Dias was inducted into the Internet Hall of Fame in 2014 as a Global Connector for his role in setting up and the running the academic Internet in Sri Lanka, which started with the country’s pioneering e-mail system, LEARNmail.

He was also instrumental in setting up the country’s top-level domain registry, .lk and was the founder-president of the Lanka Academic Network, or LAcNet, a nonprofit dedicated to providing Internet access in Sri Lanka. LAcNet gave Lankan expatriates a way to keep in touch with their homeland.

So what stands out most from a 30-plus year career with a list of achievements that would make anyone proud? Getting Sri Lanka’s e-mail system—and then Internet—running, Dias reflected recently in an exclusive interview with the Internet Hall of Fame.

“What we did right at the beginning was a key achievement because it is really difficult to get people to understand the benefits of Internet, especially to get them to provide money or other resources, when they have no experience in what you are talking about,” he said. “Once we had the first networks it was easy to show it’s working and the services we are providing to this many people and say we need more money to expand it.”

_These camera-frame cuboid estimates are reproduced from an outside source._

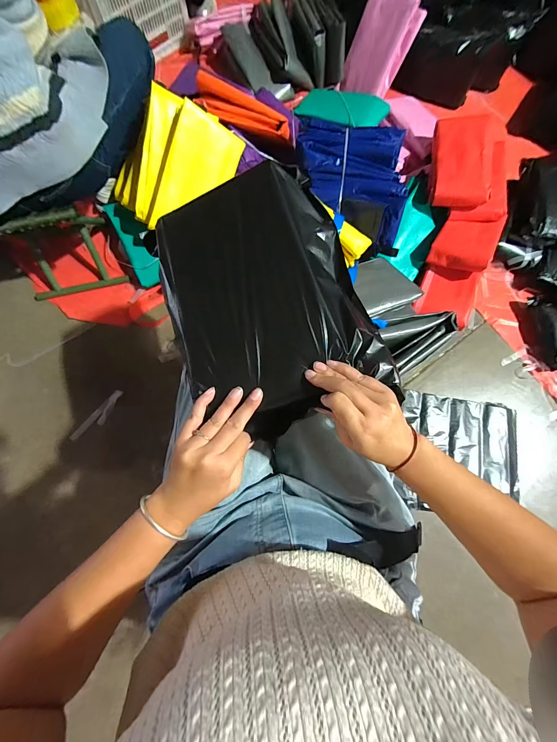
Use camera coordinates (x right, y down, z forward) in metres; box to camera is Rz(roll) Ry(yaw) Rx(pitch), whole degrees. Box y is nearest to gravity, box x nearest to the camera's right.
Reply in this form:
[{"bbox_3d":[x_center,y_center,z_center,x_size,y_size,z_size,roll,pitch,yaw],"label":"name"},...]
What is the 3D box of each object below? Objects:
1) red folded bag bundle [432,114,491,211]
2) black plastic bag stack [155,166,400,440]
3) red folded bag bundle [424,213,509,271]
[{"bbox_3d":[0.580,-0.664,0.925,0.171,0.091,0.308,7,76,0],"label":"red folded bag bundle"},{"bbox_3d":[-0.015,-0.098,0.360,0.230,0.043,0.322,-17,77,-6],"label":"black plastic bag stack"},{"bbox_3d":[0.587,-0.392,0.927,0.198,0.073,0.174,18,76,3],"label":"red folded bag bundle"}]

In the beginning, he recalled, the only people who knew what the Internet was were those who, like himself, had been to other countries to study. His first encounter was in 1986, while on a scholarship at the University of California, where he got his master’s and doctorate degrees.

Hence, the initial focus on e-mail, which did not require constant connectivity in a time when the information passed through dial-up telephone lines, and even local calls, were somewhat expensive.

So they created a store and forward system, where you could type your e-mail, then connect to send and retrieve, then disconnect, read your incoming mail and then connect again. “We used the then-popular UUCP protocol, which was designed for this purpose. Not only that – we had clients who showed up physically with diskettes in their hand,” he said. “Today, people would be flabbergasted, but that‘s how it worked.”

They also created a system that scoured various sources for news on Sri Lanka and maintained a mailing list to share updates with interested people around the globe. “This was a precursor to today’s social networks,” Dias noted.

In the 1990s, they moved from store-and-forward e-mail to the country’s academic network, LEARN, which today still connects academic bodies across the country through fiber optic networks.

As part of the process of setting up e-mail, Gihan also secured the .lk domain from Jon Postel, who served at the time as administrator of the Internet Assigned Numbers Authority (IANA). Dias managed the registry at the University of Moratuwa until it was incorporated as a national non-profit organization in 2005, and continues to oversee it today.

Gihan attributes much of his success to support from the Internet Society (ISOC), of which he remains an active member.

In 1995, he attended his first ISOC networking workshop for developing countries, held in Prague.

“It was a really fantastic experience,” Dias said. “They taught us how to build the Internet.”

Since then, he has gone to ISOC workshops, has sent colleagues to workshops, and has also been a resource person.

“That was a big part of my life. I found that the Internet Society was doing something very important.”

Today, he is the Past President of the local ISOC chapter, which he says is “focused on cybersafety and making the Internet better for everyone.”